Sorri ao lembrar-me de coisa tão antiga, infância ingênua, quando me perguntava: “como ela sabia que a comadre não bebia ovo?”; ao que, a matrona respondera: “quem não bebe ovo, não enxerga as teias de aranha... Eco!”.

“É... A Nice não bebe ovo, mesmo!” - conclui, deliberadamente.

Há muito tempo, já não me sentia “em prisão de segurança mínima” como nos tempos atrás, quando brincando ironizávamos.

O pessoal vagueava pra lá e pra cá, desocupados, e até saíam pra cidade sem justificarem, sem o menor comprometimento.

Já não sentia vontade de divagar para fora, para lugares distantes. Dera para divagar para dentro, para o meu interior, fazendo balanço de mim mesma. Do quê não havia feito na vida, nesses longos vinte anos. A minha falta de audácia, de coragem, o comodismo, a falência... A indústria ainda tinha a chance da concordata... E para mim, haveria ainda alguma chance?

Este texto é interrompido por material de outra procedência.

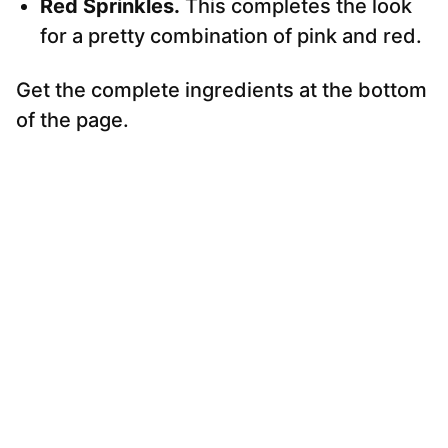
Red Sprinkles.
This completes the look
for a pretty combination of pink and red.
Get the complete ingredients at the bottom
of the page.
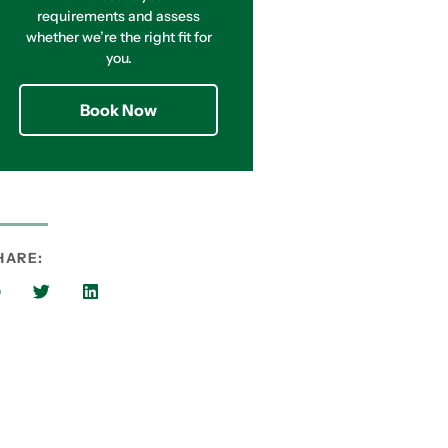
requirements and assess
whether we’re the right fit for
you.
Book Now
HARE:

Numa sexta-feira, fomos comunicados para ficarmos em casa. Férias coletivas, até que as coisas se ajeitassem. A luz ia ser cortada por falta de pagamento, e a empresa telefônica também ia cortar a linha. O setor do faturamento não podia fechar. Vai que, precisem tirar uma nota fiscal...

E a responsável, fiel e empacada secretária, pensou, e ficou.

Na segunda-feira apenas uma nota fiscal de transferência teve que ser emitida, datilografada em uma máquina manual antiga, pois, o.computador não podia ser ligado por falta de energia. A fábrica estava totalmente paralisada. Raras pessoas se encontravam, além dos guardas da portaria. E foi assim, com passos lentos, o segurança foi chegando, como quem não tinha mais pressa alguma, e com a voz visivelmente embasbacada disse: “Larga tudo como está! Vamos sair, e não levemos nada! O Oficial da Justiça vai lacrar. A nossa empresa faliu!".

Ainda tirei a nota da máquina de escrever: Quantas vezes por dia, multiplicado por trinta, e depois por doze meses, fizera aquele exercício? Valera-me de quê? Para quê?”.

Meu olhar pousou pela última vez no logotipo colorido de vermelho da nota fiscal. Olhei para fora, o gramado verde a perder de vista, e não vi um só canarinho. Observei as roseiras bem tratadas, com muitas rosas vermelhas e exuberantes que, sem regas, em breve morreriam.

Passei os olhos pela sala e vi o teto coberto pelas teias de aranha. Bem sabia que aquilo não prestava!

Apanhei a bolsa, e mortificada, olhei o interruptor. Não! Não ia precisar apagar as luzes.